# First time edge banding



## Mark10409 (Mar 25, 2016)

Hello,
I am working on a kitchen cabinet pull out project. I am using 1/2" birch ply. I have attached a pic of the baking pan pull out drawer. My question is would I use the iron on edge banding all the way around the boards and then glue it together or assemble first then iron on edge banding where the edges are exposed? Any help would be appreciated.

Thanks,
Mark


----------



## Loren (May 30, 2008)

For this you might consider 1/4" solid wood.
The reason is you may find wood easier to
miter correctly.

It is possible to round off corners and put
iron on edge banding around the corners
that way. There's no benefit to putting 
banding on edges that won't be exposed.

I would edge band all the parts before assembly.


----------



## waho6o9 (May 6, 2011)

Depends on the look you want. Usually edge banding the exposed edges

will suffice for a clean look.


----------



## Mark10409 (Mar 25, 2016)

Thanks for the reply's, The only reason I asked was because I wasn't sure how good the glue joint was going to be with edge banding in between. I already purchased the wood so I'm stuck with the 1/2" ply for this but will consider that next time, Thanks!

Mark


----------



## MT_Stringer (Jul 21, 2009)

> Thanks for the reply s, The only reason I asked was because I wasn t sure how good the glue joint was going to be with edge banding in between. I already purchased the wood so I m stuck with the 1/2" ply for this but will consider that next time, Thanks!
> 
> Mark
> 
> - Mark10409


I like Loren's idea of using hardwood because of the abuse the top edges of the dividers will be subject to during normal everyday use. Just thinking out loud. I have used iron on edge banding for shelves and it works well, but I think the edges will become frayed or splintered after being hit numerous times.


----------



## JBrow (Nov 18, 2015)

Mark10409,

I agree with Loren; my inclination would be iron-on edging on the surfaces that will be seen. Edges that are buried in the assembly would be raw edges, although I would like to set those raw edged in some shallow dados to help with alignment and to add a little strength. Rounding transitions could help avoid cracking the edge banding when it is applied; the larger the radius the easier the edge banding would conform to the transition without cracking.

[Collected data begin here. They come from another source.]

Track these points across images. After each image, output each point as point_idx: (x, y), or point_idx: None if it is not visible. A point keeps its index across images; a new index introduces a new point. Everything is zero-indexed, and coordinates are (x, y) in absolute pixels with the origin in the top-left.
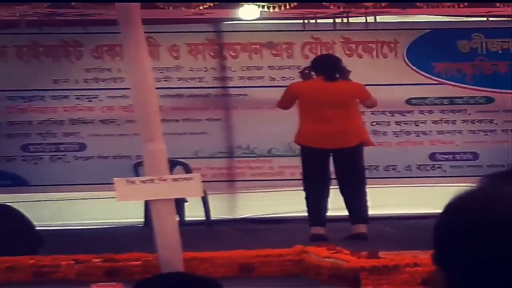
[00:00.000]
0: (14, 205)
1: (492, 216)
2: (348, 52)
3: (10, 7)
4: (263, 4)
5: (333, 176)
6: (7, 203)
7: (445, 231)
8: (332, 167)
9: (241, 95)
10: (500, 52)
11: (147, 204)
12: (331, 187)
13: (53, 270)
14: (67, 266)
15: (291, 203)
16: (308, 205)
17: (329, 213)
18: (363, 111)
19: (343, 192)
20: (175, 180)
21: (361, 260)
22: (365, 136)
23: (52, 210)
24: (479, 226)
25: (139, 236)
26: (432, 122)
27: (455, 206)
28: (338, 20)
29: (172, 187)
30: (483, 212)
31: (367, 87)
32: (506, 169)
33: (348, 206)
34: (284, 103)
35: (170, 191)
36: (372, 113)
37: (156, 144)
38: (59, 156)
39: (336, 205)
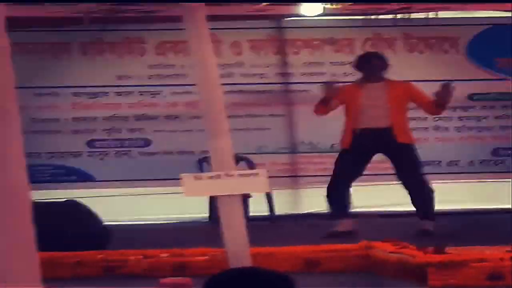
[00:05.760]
0: (81, 201)
1: None
2: (409, 48)
3: (75, 5)
4: (326, 2)
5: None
6: (74, 199)
7: None
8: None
9: (303, 91)
10: None
11: (211, 199)
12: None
13: (121, 264)
14: (135, 261)
15: (355, 197)
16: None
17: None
18: None
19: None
20: (242, 175)
21: (427, 256)
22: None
23: (118, 206)
24: None
25: (204, 231)
26: (495, 118)
27: None
28: (399, 16)
29: (239, 183)
30: None
31: (428, 83)
32: None
33: (413, 202)
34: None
35: (237, 186)
36: None
37: (223, 140)
38: (124, 151)
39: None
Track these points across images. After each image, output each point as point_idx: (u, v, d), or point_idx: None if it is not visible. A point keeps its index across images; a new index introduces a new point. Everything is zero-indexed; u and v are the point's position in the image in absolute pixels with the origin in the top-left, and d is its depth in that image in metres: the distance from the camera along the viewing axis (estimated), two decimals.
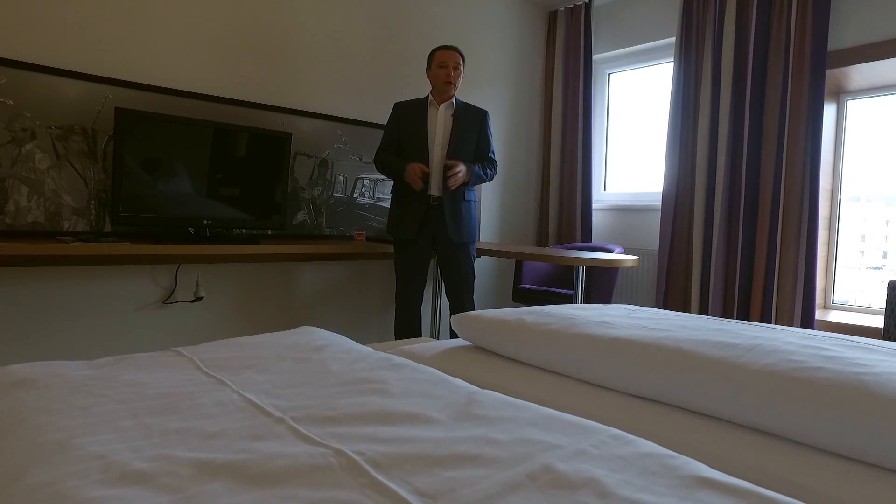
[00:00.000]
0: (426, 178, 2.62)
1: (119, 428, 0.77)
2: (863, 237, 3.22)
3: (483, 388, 1.24)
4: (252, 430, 0.78)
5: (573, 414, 1.03)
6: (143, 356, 1.16)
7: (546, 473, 0.64)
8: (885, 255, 3.21)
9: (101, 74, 2.38)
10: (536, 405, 0.86)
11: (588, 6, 3.99)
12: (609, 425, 0.90)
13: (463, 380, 1.29)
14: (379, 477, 0.64)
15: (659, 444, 0.88)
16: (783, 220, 3.06)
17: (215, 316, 2.71)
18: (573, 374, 1.24)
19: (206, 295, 2.67)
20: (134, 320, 2.49)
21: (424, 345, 1.59)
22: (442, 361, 1.41)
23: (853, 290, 3.24)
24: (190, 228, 2.51)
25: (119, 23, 2.42)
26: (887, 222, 3.20)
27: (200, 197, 2.46)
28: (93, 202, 2.38)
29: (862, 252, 3.22)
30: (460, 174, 2.57)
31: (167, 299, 2.57)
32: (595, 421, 0.92)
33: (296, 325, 3.00)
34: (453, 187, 2.60)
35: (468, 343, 1.58)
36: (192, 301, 2.63)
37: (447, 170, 2.59)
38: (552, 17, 4.23)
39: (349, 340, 1.29)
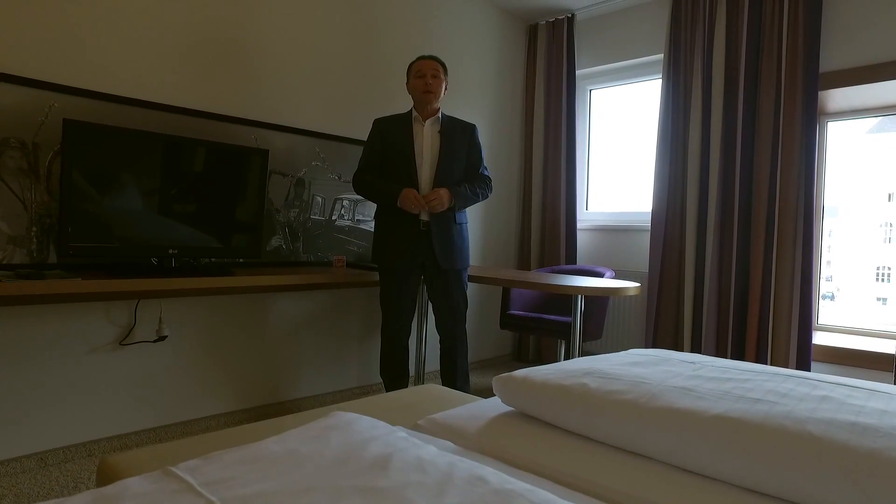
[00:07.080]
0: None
1: None
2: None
3: (557, 476, 1.02)
4: None
5: None
6: (119, 487, 0.80)
7: None
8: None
9: (44, 79, 2.02)
10: None
11: (570, 20, 3.86)
12: None
13: (526, 463, 1.06)
14: None
15: None
16: (778, 242, 3.00)
17: (181, 357, 2.37)
18: (665, 459, 1.04)
19: (171, 333, 2.33)
20: (86, 365, 2.12)
21: (457, 412, 1.34)
22: (492, 439, 1.18)
23: None
24: (153, 259, 2.18)
25: (68, 20, 2.07)
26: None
27: (164, 223, 2.13)
28: (34, 229, 2.01)
29: None
30: (434, 201, 2.36)
31: (124, 340, 2.21)
32: None
33: (270, 362, 2.68)
34: (436, 211, 2.40)
35: (511, 409, 1.35)
36: (155, 341, 2.28)
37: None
38: (532, 30, 4.08)
39: (404, 435, 1.01)
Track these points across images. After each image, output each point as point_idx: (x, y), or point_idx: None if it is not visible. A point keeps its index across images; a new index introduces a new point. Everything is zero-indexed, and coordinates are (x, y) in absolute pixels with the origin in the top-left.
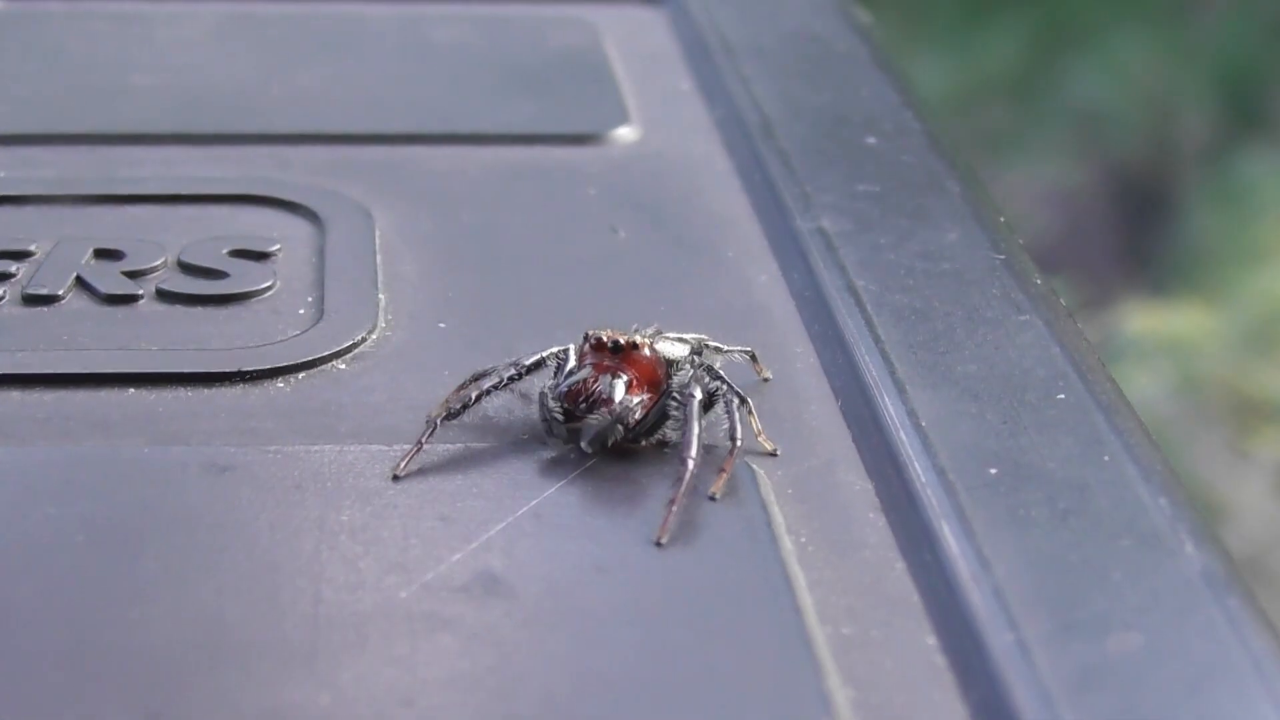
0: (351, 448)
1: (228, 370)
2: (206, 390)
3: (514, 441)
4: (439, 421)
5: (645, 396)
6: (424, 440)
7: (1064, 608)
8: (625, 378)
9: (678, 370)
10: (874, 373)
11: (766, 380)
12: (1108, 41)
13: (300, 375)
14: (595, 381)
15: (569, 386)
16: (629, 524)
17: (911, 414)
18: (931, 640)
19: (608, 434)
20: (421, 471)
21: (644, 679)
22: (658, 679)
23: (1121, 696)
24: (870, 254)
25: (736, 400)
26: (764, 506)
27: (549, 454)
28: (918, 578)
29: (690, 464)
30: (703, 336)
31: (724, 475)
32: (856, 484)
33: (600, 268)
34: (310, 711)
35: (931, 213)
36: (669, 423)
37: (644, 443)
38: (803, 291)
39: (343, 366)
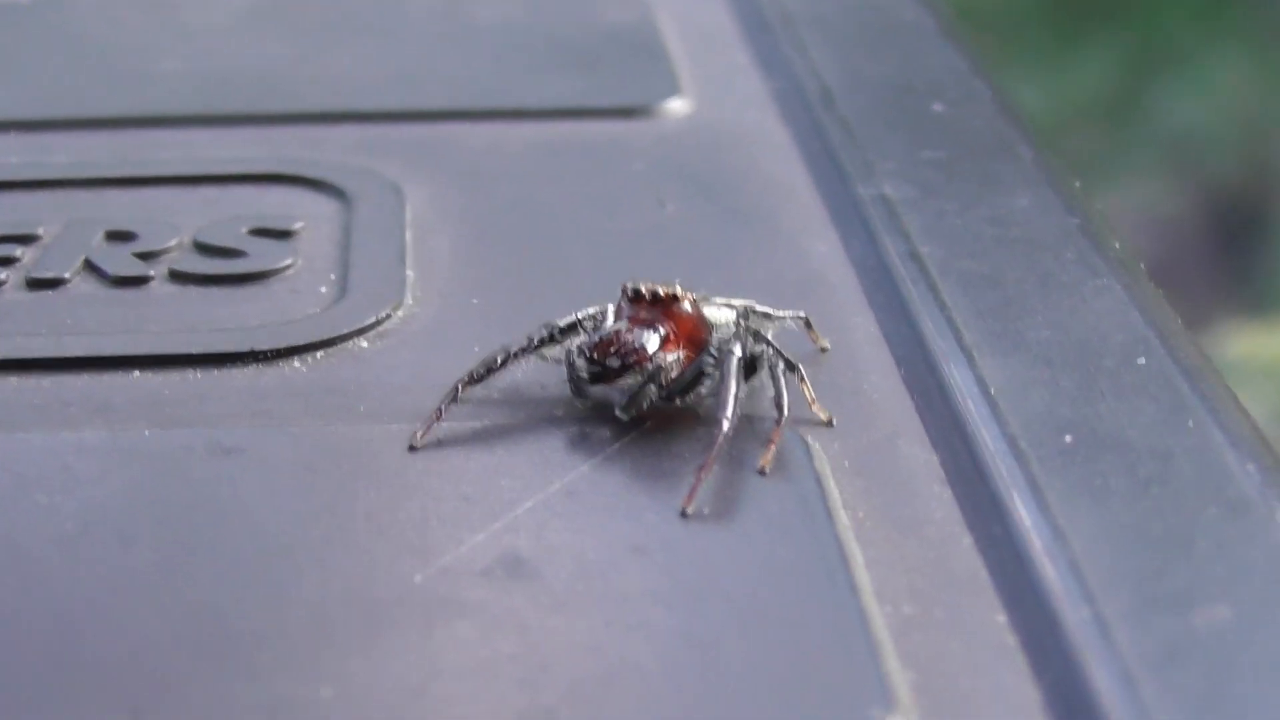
0: (370, 427)
1: (239, 350)
2: (216, 372)
3: (547, 417)
4: (461, 387)
5: (682, 354)
6: (444, 408)
7: (1146, 581)
8: (662, 331)
9: (720, 331)
10: (939, 340)
11: (824, 350)
12: (1202, 63)
13: (318, 354)
14: (629, 333)
15: (600, 337)
16: (671, 501)
17: (980, 381)
18: (1001, 618)
19: (642, 397)
20: (445, 449)
21: (683, 666)
22: (699, 666)
23: (1209, 674)
24: (935, 220)
25: (783, 365)
26: (818, 481)
27: (584, 429)
28: (986, 553)
29: (724, 425)
30: (751, 302)
31: (772, 447)
32: (920, 456)
33: (646, 241)
34: (310, 706)
35: (1001, 178)
36: (706, 383)
37: (678, 402)
38: (863, 260)
39: (365, 345)
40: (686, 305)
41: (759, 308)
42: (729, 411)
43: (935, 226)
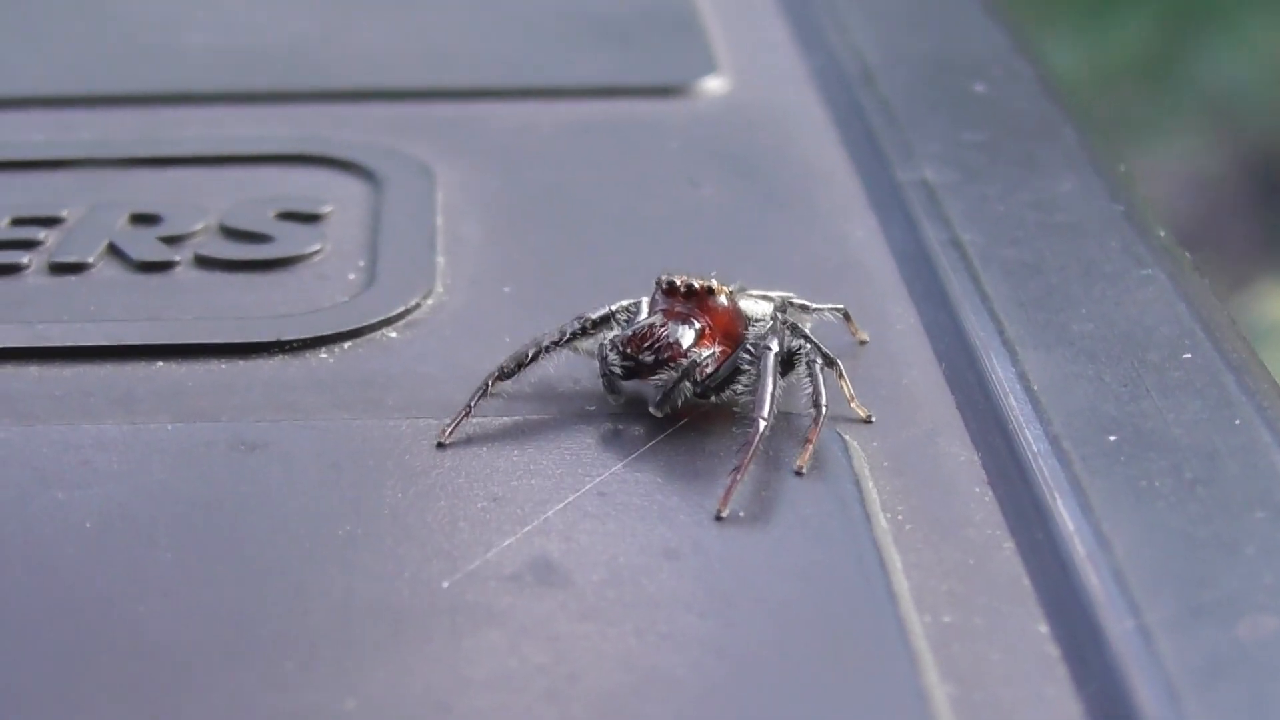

In my opinion, solid edge banding as opposed to iron-on edge banding would be more durable. To accomplish this, I would attempt rabbet jointing the solid wood edge banding to the exposed plywood edges with a lap joint, leaving the solid wood a bit proud of the surface of the plywood. Then, to flush things up, a flush trim bit with the bearing dead flush with a tall auxiliary fence on the router table could be used to make the solid edge banding flush with both faces of the plywood dividers.

But as Loren suggests, in this application I would have given serious consideration to solid wood dividers. There seem to be fewer issues to deal with once solid wood divider are flattened.


----------



## Mark10409 (Mar 25, 2016)

Thanks everyone for the help!

Mark


----------